The more extreme end of the decluttering spectrum is the perspective from the Guardian journalist Alexandra Spring who’s simple solution to decluttering is to buy less crap.
She argues that the KonMari phenomenon leads to transforming homes into minimalist heavens, the side effect being an incredible amount of landfill waste. We are thus better off stemming this problem at the source. Ergo, think twice before buying.
This presents a problem for brands planning to adopt a robust decluttering philosophy. This action would be antithetical and smacks of a hypocrisy that few but the most righteous brands could pull off.
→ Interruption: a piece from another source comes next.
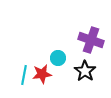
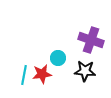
black star: rotated 30 degrees counterclockwise
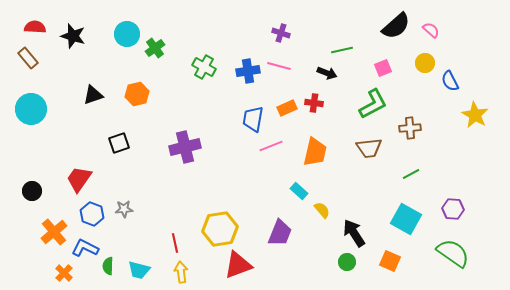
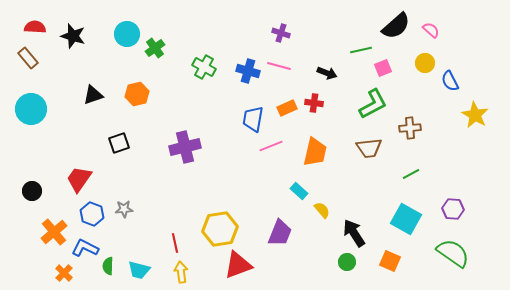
green line at (342, 50): moved 19 px right
blue cross at (248, 71): rotated 25 degrees clockwise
Patagonia famously did so in their Black Friday campaign discouraging shoppers from buying their, or any other brands’, products. They pulled off the marketing equivalent of doublethink – saying and believing one thing that directly contradicted a known reality. Yet it was powerful and truthful because it resonated with their brand purpose.
A better philosophy for brands to promote is not ‘stop buying’ but rather ‘buy better’. As consumers move towards a ‘less is more’ mindset, it will become increasingly difficult to maintain pole position as product of choice. Consumers are raising the bar for brands, forcing them to focus on what they are good at. A prime example of a brand that has embraced this consumer trend for continued success is Hiut Denim: it celebrates the fact that it makes one product. With no distractions, all their energy is focussed on making that product the best it can be.
Rather than simply promoting the Kondo message to their consumers, brands should turn their thinking inwards. This offers the opportunity to declutter their own product ranges and “expand beyond the realm of stuff” by more clearly imbuing their products with values that elevate them in the minds of their consumers.